We must read individual lines of the file, separate the key (Text) from the three floats, and then read those into a Point3D object as we developed earlier.

The ObjectPositionInputFormat class itself is very straightforward. Since it will be reading from files, all we need to do is define a factory method for RecordReader implementations:

public class ObjectPositionInputFormat extends
FileInputFormat {

public RecordReader getRecordReader(
InputSplit input, JobConf job, Reporter reporter)
throws IOException {

reporter.setStatus(input.toString());
return new ObjPosRecordReader(job, (FileSplit)input);
}
}

Listing 5.3: InputFormat for object-position files

Note that we define the types of the keys and values emitted by the InputFormat in its definition; these must match the types read in as input by the Mapper in its class definition.

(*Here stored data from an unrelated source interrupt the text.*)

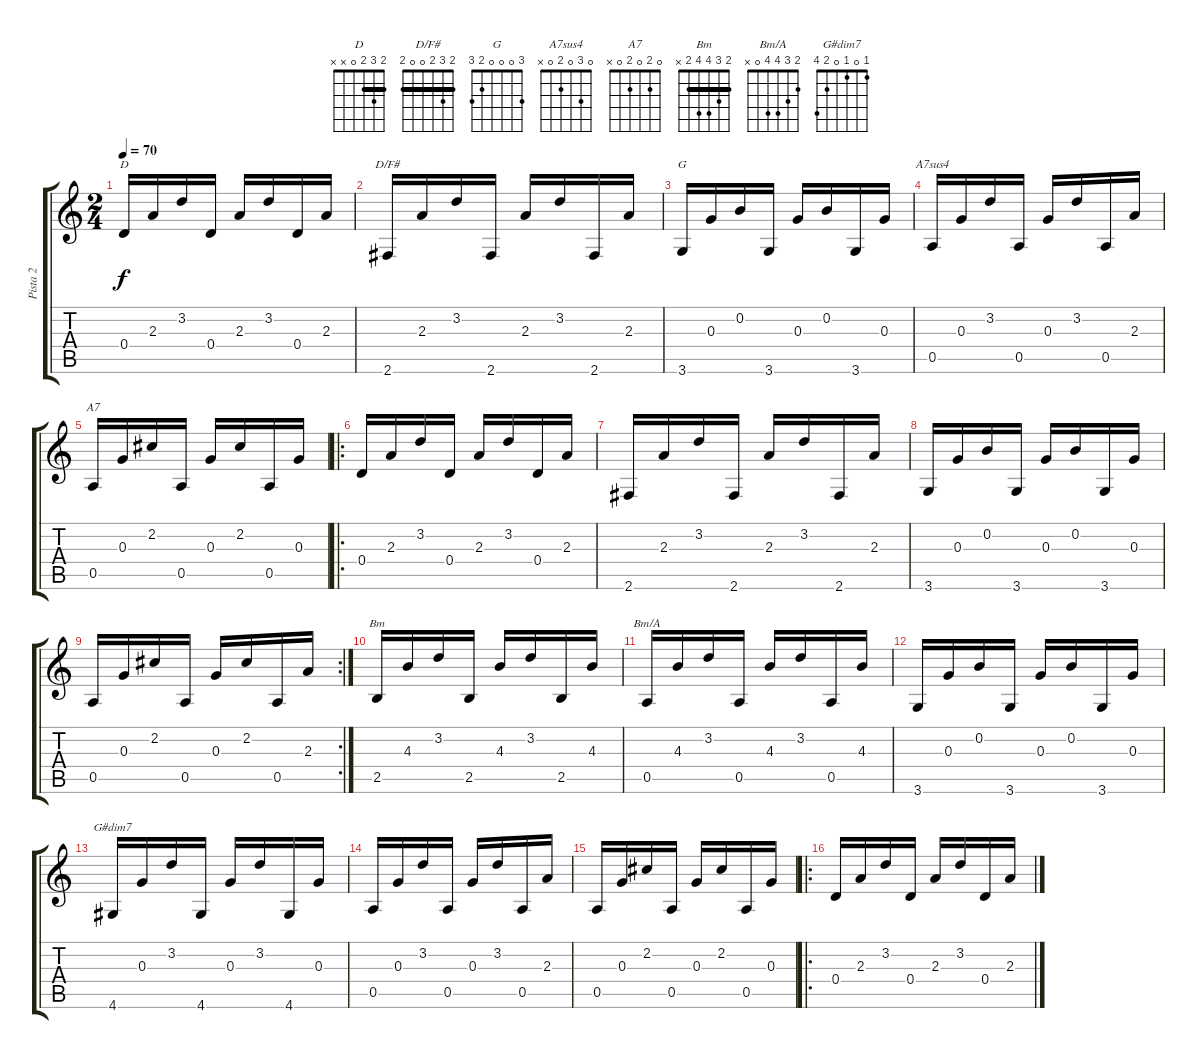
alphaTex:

\track ("Pista 2" "Pista 2") {instrument acousticguitarsteel}
\staff {score tabs}
\tuning (E4 B3 G3 D3 A2 E2) {hide}
\chord ("D" 2 3 2 0 x x) {barre 2}
\chord ("D/F#" 2 3 2 0 0 2) {barre 2}
\chord ("G" 3 0 0 0 2 3)
\chord ("A7sus4" 0 3 0 2 0 x)
\chord ("A7" 0 2 0 2 0 x)
\chord ("Bm" 2 3 4 4 2 x) {barre 2}
\chord ("Bm/A" 2 3 4 4 0 x)
\chord ("G#dim7" 1 0 1 0 2 4)
\ts (2 4)
\tempo 70
\clef g2
\ks c
0.4.16{ch "D" dy f} 2.3.16 3.2.16 0.4.16 2.3.16 3.2.16 0.4.16 2.3.16 |
2.6.16{ch "D/F#"} 2.3.16 3.2.16 2.6.16 2.3.16 3.2.16 2.6.16 2.3.16 |
3.6.16{ch "G"} 0.3.16 0.2.16 3.6.16 0.3.16 0.2.16 3.6.16 0.3.16 |
0.5.16{ch "A7sus4"} 0.3.16 3.2.16 0.5.16 0.3.16 3.2.16 0.5.16 2.3.16 |
0.5.16{ch "A7"} 0.3.16 2.2.16 0.5.16 0.3.16 2.2.16 0.5.16 0.3.16 |
\ro
0.4.16 2.3.16 3.2.16 0.4.16 2.3.16 3.2.16 0.4.16 2.3.16 |
2.6.16 2.3.16 3.2.16 2.6.16 2.3.16 3.2.16 2.6.16 2.3.16 |
3.6.16 0.3.16 0.2.16 3.6.16 0.3.16 0.2.16 3.6.16 0.3.16 |
\rc 2
0.5.16 0.3.16 2.2.16 0.5.16 0.3.16 2.2.16 0.5.16 2.3.16 |
2.5.16{ch "Bm"} 4.3.16 3.2.16 2.5.16 4.3.16 3.2.16 2.5.16 4.3.16 |
0.5.16{ch "Bm/A"} 4.3.16 3.2.16 0.5.16 4.3.16 3.2.16 0.5.16 4.3.16 |
3.6.16 0.3.16 0.2.16 3.6.16 0.3.16 0.2.16 3.6.16 0.3.16 |
4.6.16{ch "G#dim7"} 0.3.16 3.2.16 4.6.16 0.3.16 3.2.16 4.6.16 0.3.16 |
0.5.16 0.3.16 3.2.16 0.5.16 0.3.16 3.2.16 0.5.16 2.3.16 |
0.5.16 0.3.16 2.2.16 0.5.16 0.3.16 2.2.16 0.5.16 0.3.16 |
\ro
0.4.16 2.3.16 3.2.16 0.4.16 2.3.16 3.2.16 0.4.16 2.3.16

The RecordReader implementation is where the actual file information is read and parsed. We will implement this by making use of the LineRecordReader class; this is the RecordReader implementation used by TextInputFormat to read individual lines from files and return them unparsed. We will wrap the LineRecordReader with our own implementation which converts the values to the expected types. By using LineRecordReader, we do not need to worry about what happens if a record spans an InputSplit boundary, since this underlying record reader already has logic to take care of this fact.

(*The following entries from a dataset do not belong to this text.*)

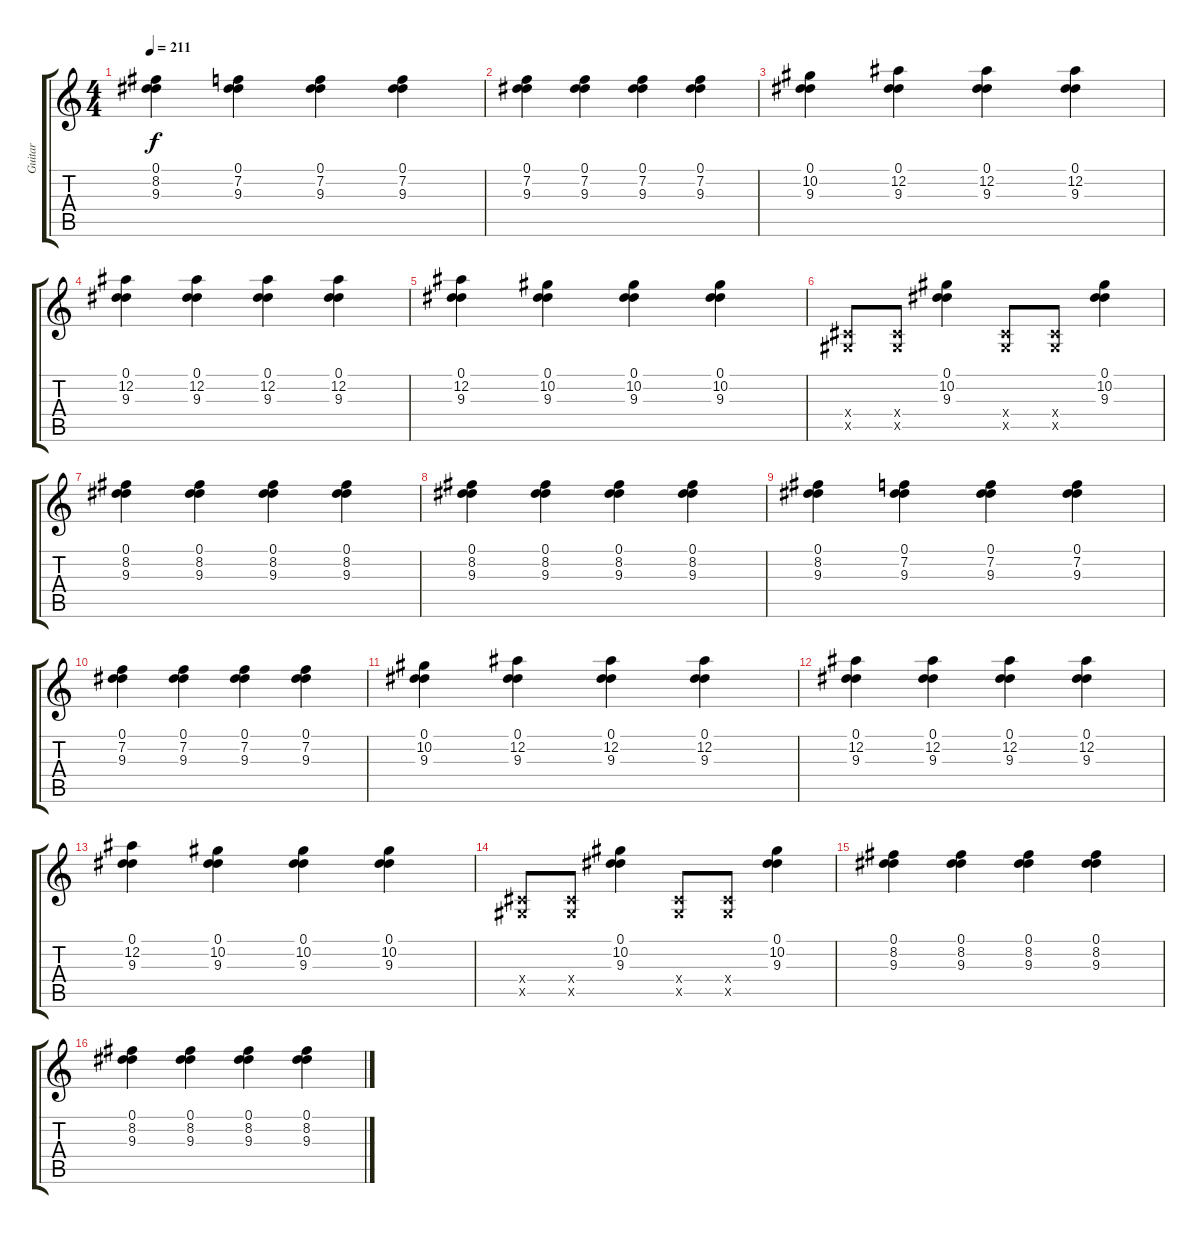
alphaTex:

\track ("Guitar" "Guitar") {instrument distortionguitar}
\staff {score tabs}
\tuning (Eb4 Bb3 Gb3 Db3 Ab2 Eb2) {hide}
\ts (4 4)
\tempo 211
\clef g2
\ks c
(0.1 8.2 9.3).4{dy f} (0.1 7.2 9.3).4 (0.1 7.2 9.3).4 (0.1 7.2 9.3).4 |
(0.1 7.2 9.3).4 (0.1 7.2 9.3).4 (0.1 7.2 9.3).4 (0.1 7.2 9.3).4 |
(0.1 10.2 9.3).4 (0.1 12.2 9.3).4 (0.1 12.2 9.3).4 (0.1 12.2 9.3).4 |
(0.1 12.2 9.3).4 (0.1 12.2 9.3).4 (0.1 12.2 9.3).4 (0.1 12.2 9.3).4 |
(0.1 12.2 9.3).4 (0.1 10.2 9.3).4 (0.1 10.2 9.3).4 (0.1 10.2 9.3).4 |
(0.4{x} 0.5{x}).8 (0.4{x} 0.5{x}).8 (0.1 10.2 9.3).4 (0.4{x} 0.5{x}).8 (0.4{x} 0.5{x}).8 (0.1 10.2 9.3).4 |
(0.1 8.2 9.3).4 (0.1 8.2 9.3).4 (0.1 8.2 9.3).4 (0.1 8.2 9.3).4 |
(0.1 8.2 9.3).4 (0.1 8.2 9.3).4 (0.1 8.2 9.3).4 (0.1 8.2 9.3).4 |
(0.1 8.2 9.3).4 (0.1 7.2 9.3).4 (0.1 7.2 9.3).4 (0.1 7.2 9.3).4 |
(0.1 7.2 9.3).4 (0.1 7.2 9.3).4 (0.1 7.2 9.3).4 (0.1 7.2 9.3).4 |
(0.1 10.2 9.3).4 (0.1 12.2 9.3).4 (0.1 12.2 9.3).4 (0.1 12.2 9.3).4 |
(0.1 12.2 9.3).4 (0.1 12.2 9.3).4 (0.1 12.2 9.3).4 (0.1 12.2 9.3).4 |
(0.1 12.2 9.3).4 (0.1 10.2 9.3).4 (0.1 10.2 9.3).4 (0.1 10.2 9.3).4 |
(0.4{x} 0.5{x}).8 (0.4{x} 0.5{x}).8 (0.1 10.2 9.3).4 (0.4{x} 0.5{x}).8 (0.4{x} 0.5{x}).8 (0.1 10.2 9.3).4 |
(0.1 8.2 9.3).4 (0.1 8.2 9.3).4 (0.1 8.2 9.3).4 (0.1 8.2 9.3).4 |
(0.1 8.2 9.3).4 (0.1 8.2 9.3).4 (0.1 8.2 9.3).4 (0.1 8.2 9.3).4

class ObjPosRecordReader implements RecordReader {

private LineRecordReader lineReader;
private LongWritable lineKey;
private Text lineValue;

public ObjPosRecordReader(JobConf job, FileSplit split) throws IOException {
lineReader = new LineRecordReader(job, split);

lineKey = lineReader.createKey();
lineValue = lineReader.createValue();
}

public boolean next(Text key, Point3D value) throws IOException {
// get the next line
if (!lineReader.next(lineKey, lineValue)) {
return false;
}

// parse the lineValue which is in the format:
// objName, x, y, z
String [] pieces = lineValue.toString().split(",");
if (pieces.length != 4) {
throw new IOException("Invalid record received");
}

// try to parse floating point components of value
float fx, fy, fz;
try {
fx = Float.parseFloat(pieces[1].trim());
fy = Float.parseFloat(pieces[2].trim());
fz = Float.parseFloat(pieces[3].trim());
} catch (NumberFormatException nfe) {
throw new IOException("Error parsing floating point value in record");
}

// now that we know we'll succeed, overwrite the output objects

key.set(pieces[0].trim()); // objName is the output key.

value.x = fx;
value.y = fy;
value.z = fz;

return true;
}

public Text createKey() {
return new Text("");
}

public Point3D createValue() {
return new Point3D();
}

public long getPos() throws IOException {
return lineReader.getPos();
}

public void close() throws IOException {
lineReader.close();
}

public float getProgress() throws IOException {
return lineReader.getProgress();
}
}

Listing 5.4: RecordReader for object-position files

You can control the InputFormat used by your MapReduce job with the JobConf.setInputFormat() method.

Exercise: Write an InputFormat and RecordReader that read strings of text separated by '$' characters instead of newlines.
Alternate Data Sources

An InputFormat describes both how to present the data to the Mapper and where the data originates from. Most implementations descend from FileInputFormat, which reads from files on the local machine or HDFS. If your data does not come from a source like this, you can write an InputFormat implementation that reads from an alternate source. For example, HBase (a distributed database system) provides a TableInputFormat that reads records from a database table. You could imagine a system where data is streamed to each machine over the network on a particular port; the InputFormat reads data from the port and parses it into individual records for mapping.